__To-do list__:
(1) According to the article about the migrant workers play, which theater company produces Growing Together: A Celebration of Migrant Workers?
(2) Reproduce everything in the migrant workers article from "But for most" down to "with several workers.".

__Text__:
Migrant Workers Focus of Play

Posted Sep 15th, 2011 in In the News

Documentary theatre project sheds light on overlooked workforce

 

Mike Zettel, Niagara This week, September 15, 2011

 

They leave their homes and families behind and travel thousands of miles to work on Niagara farms for up eight months a year.

 

But for most of us, their presence is, if not invisible, than largely ignored.

 

This Sunday, a local theatre company hopes to shine a spotlight on the region’s vast migrant workforce with a multi-media stage documentary telling their stories.

 

Growing Together: A Celebration of Migrant Workers is produced by neXt Company Theatre, in collaboration with the Brock Centre for the Arts, In the Orchard Arts, International Alliance of Theatrical Stage Employees and the 25-member organizations of the Niagara Migrant Workers Interest Group.

 

It is an extension of a prototype staged last year, which involved interviews with several workers.

Saved entries

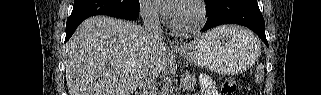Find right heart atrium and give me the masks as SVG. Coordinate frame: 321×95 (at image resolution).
I'll return each instance as SVG.
<instances>
[{"mask_svg":"<svg viewBox=\"0 0 321 95\" xmlns=\"http://www.w3.org/2000/svg\"><path fill=\"white\" fill-rule=\"evenodd\" d=\"M141 14L143 18L149 22H155L158 20V11L149 1H142Z\"/></svg>","mask_w":321,"mask_h":95,"instance_id":"1","label":"right heart atrium"}]
</instances>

__Task responses__:
(1) neXt Company Theatre

(2)
But for most of us, their presence is, if not invisible, than largely ignored.

 

This Sunday, a local theatre company hopes to shine a spotlight on the region’s vast migrant workforce with a multi-media stage documentary telling their stories.

 

Growing Together: A Celebration of Migrant Workers is produced by neXt Company Theatre, in collaboration with the Brock Centre for the Arts, In the Orchard Arts, International Alliance of Theatrical Stage Employees and the 25-member organizations of the Niagara Migrant Workers Interest Group.

 

It is an extension of a prototype staged last year, which involved interviews with several workers.